# Another Flip House Almost Ready to Sell



## imported_MRB (Oct 10, 2013)

I know this is quite a bit more than a garage but here it is.

View attachment 1870


View attachment 1871


View attachment 1872


View attachment 1873


View attachment 1874


House has a built in pool which the original wood deck was dry rotted out so we wrecked it out we will be replacing it with a concrete patio. 
Won't be buying another house to flip with a pool as they are not cheap to make right. Even though this pool is extremely unique and very nice it is terribly overbuilt for the area the house is in, and this house is in a nice fairly nice area. Won't get much appraised value for the pool. Other than that, just a week or two of finish work and clean up and she should be good to go.


----------



## Admin (Oct 10, 2013)

Looks nice. Any before pictures?


----------



## oldognewtrick (Oct 10, 2013)

Looking good MRB!


----------



## Chris (Oct 10, 2013)

Looks great, hope you make some money on it.


----------



## oldognewtrick (Nov 16, 2013)

Well, did you sell it?


----------



## imported_MRB (Nov 17, 2013)

Took an offer for $290,000.00 in 2 days and it is now pending. Buyer has conventional loan and it should close in 24 days. If is does, it will be just in time for end of year. 

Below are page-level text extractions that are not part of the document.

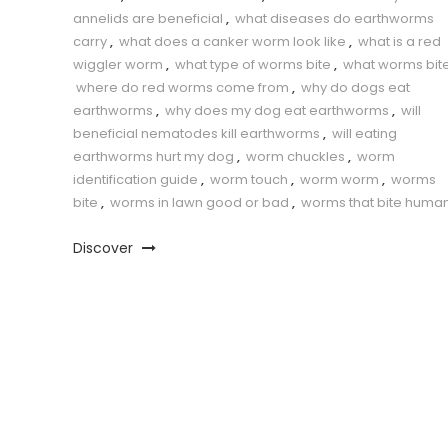
annelids are beneficial
,
what diseases do earthworms
carry
,
what does a canker worm look like
,
what is a red
wiggler worm
,
what type of worms bite
,
what worms bit
where do red worms come from
,
why do dogs eat
earthworms
,
why does my dog eat earthworms
,
will
beneficial nematodes kill earthworms
,
will eating
earthworms hurt my dog
,
worm chuckles
,
worm
identification guide
,
worm touch
,
worm worm
,
worms
bite
,
worms in lawn good or bad
,
worms that bite huma
Discover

Here's a parting photo shot. 


View attachment 2004


----------



## imported_MRB (Nov 17, 2013)

Took an offer for $290,000.00 in 2 days and it is now pending. Buyer has conventional loan and it should close in 24 days. If is does, it will be just in time for end of year. 

Here's a parting photo shot. 


View attachment 2004


----------



## oldognewtrick (Nov 17, 2013)

Looks really nice!


----------



## imported_MRB (Nov 17, 2013)

Probably will do one more flip as I have bought some 3/8 to 1/2 acre lots with roll outs and plan on building a few spec homes. Architect is finalizing plans/blueprints for three models. They should be through plan check in two counties in abut 3 to 4 months.

 Of course these houses will have nice large garages.


----------